RECORDS SHOWN
——

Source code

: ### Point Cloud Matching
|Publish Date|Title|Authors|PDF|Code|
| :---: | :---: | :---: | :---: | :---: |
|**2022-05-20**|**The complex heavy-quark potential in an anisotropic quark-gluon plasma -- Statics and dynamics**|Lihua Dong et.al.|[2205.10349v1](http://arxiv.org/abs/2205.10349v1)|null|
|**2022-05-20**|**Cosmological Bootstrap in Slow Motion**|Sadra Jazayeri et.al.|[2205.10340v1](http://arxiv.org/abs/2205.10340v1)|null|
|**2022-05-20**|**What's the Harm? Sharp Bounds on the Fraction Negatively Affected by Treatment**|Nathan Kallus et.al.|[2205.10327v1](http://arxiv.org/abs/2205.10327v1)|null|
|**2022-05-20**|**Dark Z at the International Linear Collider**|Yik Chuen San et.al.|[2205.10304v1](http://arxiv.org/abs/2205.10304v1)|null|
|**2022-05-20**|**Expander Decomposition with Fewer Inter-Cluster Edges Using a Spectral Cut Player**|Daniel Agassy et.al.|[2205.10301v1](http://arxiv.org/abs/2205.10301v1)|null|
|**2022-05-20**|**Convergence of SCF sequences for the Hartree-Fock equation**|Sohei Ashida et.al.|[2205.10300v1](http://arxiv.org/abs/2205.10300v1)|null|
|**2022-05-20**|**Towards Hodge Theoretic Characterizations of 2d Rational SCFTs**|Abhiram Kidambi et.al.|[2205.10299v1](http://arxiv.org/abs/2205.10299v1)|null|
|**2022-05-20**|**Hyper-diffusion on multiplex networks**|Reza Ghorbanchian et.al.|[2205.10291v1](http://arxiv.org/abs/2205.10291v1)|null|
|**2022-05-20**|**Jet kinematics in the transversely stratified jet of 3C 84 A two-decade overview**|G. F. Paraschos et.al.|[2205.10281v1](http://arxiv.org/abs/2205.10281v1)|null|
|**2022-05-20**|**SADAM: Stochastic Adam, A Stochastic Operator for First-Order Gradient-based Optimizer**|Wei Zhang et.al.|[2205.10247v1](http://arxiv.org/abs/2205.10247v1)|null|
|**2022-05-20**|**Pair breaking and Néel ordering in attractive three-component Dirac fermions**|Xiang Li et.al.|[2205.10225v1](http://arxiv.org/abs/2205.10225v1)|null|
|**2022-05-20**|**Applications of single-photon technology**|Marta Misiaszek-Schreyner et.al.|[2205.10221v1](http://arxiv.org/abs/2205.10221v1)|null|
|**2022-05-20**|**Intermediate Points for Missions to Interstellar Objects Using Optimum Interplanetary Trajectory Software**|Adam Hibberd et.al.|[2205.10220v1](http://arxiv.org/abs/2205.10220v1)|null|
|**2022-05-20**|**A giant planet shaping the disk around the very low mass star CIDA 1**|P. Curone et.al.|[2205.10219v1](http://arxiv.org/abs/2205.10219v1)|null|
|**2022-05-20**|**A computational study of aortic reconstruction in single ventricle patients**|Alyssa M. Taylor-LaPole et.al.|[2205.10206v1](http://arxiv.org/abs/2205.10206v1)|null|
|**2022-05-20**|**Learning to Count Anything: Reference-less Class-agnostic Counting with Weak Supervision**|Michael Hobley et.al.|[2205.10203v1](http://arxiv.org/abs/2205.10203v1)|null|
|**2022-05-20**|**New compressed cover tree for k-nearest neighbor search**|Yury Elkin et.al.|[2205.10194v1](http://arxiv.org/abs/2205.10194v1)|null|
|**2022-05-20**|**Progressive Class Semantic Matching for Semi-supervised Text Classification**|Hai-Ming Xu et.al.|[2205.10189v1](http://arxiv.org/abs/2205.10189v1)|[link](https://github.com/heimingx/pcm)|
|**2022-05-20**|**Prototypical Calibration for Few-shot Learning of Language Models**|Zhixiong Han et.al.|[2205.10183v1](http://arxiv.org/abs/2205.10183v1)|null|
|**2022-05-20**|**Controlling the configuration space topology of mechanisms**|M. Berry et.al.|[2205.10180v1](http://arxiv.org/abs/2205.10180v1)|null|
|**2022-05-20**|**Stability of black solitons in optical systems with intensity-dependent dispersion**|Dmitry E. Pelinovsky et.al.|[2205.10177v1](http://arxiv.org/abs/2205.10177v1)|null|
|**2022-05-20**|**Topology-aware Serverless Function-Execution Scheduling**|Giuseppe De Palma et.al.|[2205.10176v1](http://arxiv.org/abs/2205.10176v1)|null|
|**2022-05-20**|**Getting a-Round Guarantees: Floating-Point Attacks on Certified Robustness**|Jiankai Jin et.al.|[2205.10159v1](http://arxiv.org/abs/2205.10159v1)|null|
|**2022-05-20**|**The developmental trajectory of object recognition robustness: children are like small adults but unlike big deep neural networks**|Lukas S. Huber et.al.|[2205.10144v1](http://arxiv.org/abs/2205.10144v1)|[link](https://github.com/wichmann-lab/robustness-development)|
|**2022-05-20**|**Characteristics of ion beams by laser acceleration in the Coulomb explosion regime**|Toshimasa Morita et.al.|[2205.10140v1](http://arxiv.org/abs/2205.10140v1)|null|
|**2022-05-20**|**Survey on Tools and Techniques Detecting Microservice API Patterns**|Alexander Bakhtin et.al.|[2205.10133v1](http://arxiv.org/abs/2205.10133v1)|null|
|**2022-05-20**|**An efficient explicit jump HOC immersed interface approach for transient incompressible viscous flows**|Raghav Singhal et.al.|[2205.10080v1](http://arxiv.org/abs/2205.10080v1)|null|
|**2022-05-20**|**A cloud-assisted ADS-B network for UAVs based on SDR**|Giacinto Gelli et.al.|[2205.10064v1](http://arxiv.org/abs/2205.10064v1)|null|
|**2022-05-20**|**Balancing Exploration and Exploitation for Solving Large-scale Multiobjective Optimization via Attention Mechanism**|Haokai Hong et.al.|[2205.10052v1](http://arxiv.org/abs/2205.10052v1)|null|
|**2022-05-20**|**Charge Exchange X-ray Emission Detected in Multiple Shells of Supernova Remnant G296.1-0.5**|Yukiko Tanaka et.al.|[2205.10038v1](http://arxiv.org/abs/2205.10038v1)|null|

——

Would you give the entries back word for word?

ANSWER TO THE PROBLEM
Source code

: ### Point Cloud Matching
|Publish Date|Title|Authors|PDF|Code|
| :---: | :---: | :---: | :---: | :---: |
|**2022-05-20**|**The complex heavy-quark potential in an anisotropic quark-gluon plasma -- Statics and dynamics**|Lihua Dong et.al.|[2205.10349v1](http://arxiv.org/abs/2205.10349v1)|null|
|**2022-05-20**|**Cosmological Bootstrap in Slow Motion**|Sadra Jazayeri et.al.|[2205.10340v1](http://arxiv.org/abs/2205.10340v1)|null|
|**2022-05-20**|**What's the Harm? Sharp Bounds on the Fraction Negatively Affected by Treatment**|Nathan Kallus et.al.|[2205.10327v1](http://arxiv.org/abs/2205.10327v1)|null|
|**2022-05-20**|**Dark Z at the International Linear Collider**|Yik Chuen San et.al.|[2205.10304v1](http://arxiv.org/abs/2205.10304v1)|null|
|**2022-05-20**|**Expander Decomposition with Fewer Inter-Cluster Edges Using a Spectral Cut Player**|Daniel Agassy et.al.|[2205.10301v1](http://arxiv.org/abs/2205.10301v1)|null|
|**2022-05-20**|**Convergence of SCF sequences for the Hartree-Fock equation**|Sohei Ashida et.al.|[2205.10300v1](http://arxiv.org/abs/2205.10300v1)|null|
|**2022-05-20**|**Towards Hodge Theoretic Characterizations of 2d Rational SCFTs**|Abhiram Kidambi et.al.|[2205.10299v1](http://arxiv.org/abs/2205.10299v1)|null|
|**2022-05-20**|**Hyper-diffusion on multiplex networks**|Reza Ghorbanchian et.al.|[2205.10291v1](http://arxiv.org/abs/2205.10291v1)|null|
|**2022-05-20**|**Jet kinematics in the transversely stratified jet of 3C 84 A two-decade overview**|G. F. Paraschos et.al.|[2205.10281v1](http://arxiv.org/abs/2205.10281v1)|null|
|**2022-05-20**|**SADAM: Stochastic Adam, A Stochastic Operator for First-Order Gradient-based Optimizer**|Wei Zhang et.al.|[2205.10247v1](http://arxiv.org/abs/2205.10247v1)|null|
|**2022-05-20**|**Pair breaking and Néel ordering in attractive three-component Dirac fermions**|Xiang Li et.al.|[2205.10225v1](http://arxiv.org/abs/2205.10225v1)|null|
|**2022-05-20**|**Applications of single-photon technology**|Marta Misiaszek-Schreyner et.al.|[2205.10221v1](http://arxiv.org/abs/2205.10221v1)|null|
|**2022-05-20**|**Intermediate Points for Missions to Interstellar Objects Using Optimum Interplanetary Trajectory Software**|Adam Hibberd et.al.|[2205.10220v1](http://arxiv.org/abs/2205.10220v1)|null|
|**2022-05-20**|**A giant planet shaping the disk around the very low mass star CIDA 1**|P. Curone et.al.|[2205.10219v1](http://arxiv.org/abs/2205.10219v1)|null|
|**2022-05-20**|**A computational study of aortic reconstruction in single ventricle patients**|Alyssa M. Taylor-LaPole et.al.|[2205.10206v1](http://arxiv.org/abs/2205.10206v1)|null|
|**2022-05-20**|**Learning to Count Anything: Reference-less Class-agnostic Counting with Weak Supervision**|Michael Hobley et.al.|[2205.10203v1](http://arxiv.org/abs/2205.10203v1)|null|
|**2022-05-20**|**New compressed cover tree for k-nearest neighbor search**|Yury Elkin et.al.|[2205.10194v1](http://arxiv.org/abs/2205.10194v1)|null|
|**2022-05-20**|**Progressive Class Semantic Matching for Semi-supervised Text Classification**|Hai-Ming Xu et.al.|[2205.10189v1](http://arxiv.org/abs/2205.10189v1)|[link](https://github.com/heimingx/pcm)|
|**2022-05-20**|**Prototypical Calibration for Few-shot Learning of Language Models**|Zhixiong Han et.al.|[2205.10183v1](http://arxiv.org/abs/2205.10183v1)|null|
|**2022-05-20**|**Controlling the configuration space topology of mechanisms**|M. Berry et.al.|[2205.10180v1](http://arxiv.org/abs/2205.10180v1)|null|
|**2022-05-20**|**Stability of black solitons in optical systems with intensity-dependent dispersion**|Dmitry E. Pelinovsky et.al.|[2205.10177v1](http://arxiv.org/abs/2205.10177v1)|null|
|**2022-05-20**|**Topology-aware Serverless Function-Execution Scheduling**|Giuseppe De Palma et.al.|[2205.10176v1](http://arxiv.org/abs/2205.10176v1)|null|
|**2022-05-20**|**Getting a-Round Guarantees: Floating-Point Attacks on Certified Robustness**|Jiankai Jin et.al.|[2205.10159v1](http://arxiv.org/abs/2205.10159v1)|null|
|**2022-05-20**|**The developmental trajectory of object recognition robustness: children are like small adults but unlike big deep neural networks**|Lukas S. Huber et.al.|[2205.10144v1](http://arxiv.org/abs/2205.10144v1)|[link](https://github.com/wichmann-lab/robustness-development)|
|**2022-05-20**|**Characteristics of ion beams by laser acceleration in the Coulomb explosion regime**|Toshimasa Morita et.al.|[2205.10140v1](http://arxiv.org/abs/2205.10140v1)|null|
|**2022-05-20**|**Survey on Tools and Techniques Detecting Microservice API Patterns**|Alexander Bakhtin et.al.|[2205.10133v1](http://arxiv.org/abs/2205.10133v1)|null|
|**2022-05-20**|**An efficient explicit jump HOC immersed interface approach for transient incompressible viscous flows**|Raghav Singhal et.al.|[2205.10080v1](http://arxiv.org/abs/2205.10080v1)|null|
|**2022-05-20**|**A cloud-assisted ADS-B network for UAVs based on SDR**|Giacinto Gelli et.al.|[2205.10064v1](http://arxiv.org/abs/2205.10064v1)|null|
|**2022-05-20**|**Balancing Exploration and Exploitation for Solving Large-scale Multiobjective Optimization via Attention Mechanism**|Haokai Hong et.al.|[2205.10052v1](http://arxiv.org/abs/2205.10052v1)|null|
|**2022-05-20**|**Charge Exchange X-ray Emission Detected in Multiple Shells of Supernova Remnant G296.1-0.5**|Yukiko Tanaka et.al.|[2205.10038v1](http://arxiv.org/abs/2205.10038v1)|null|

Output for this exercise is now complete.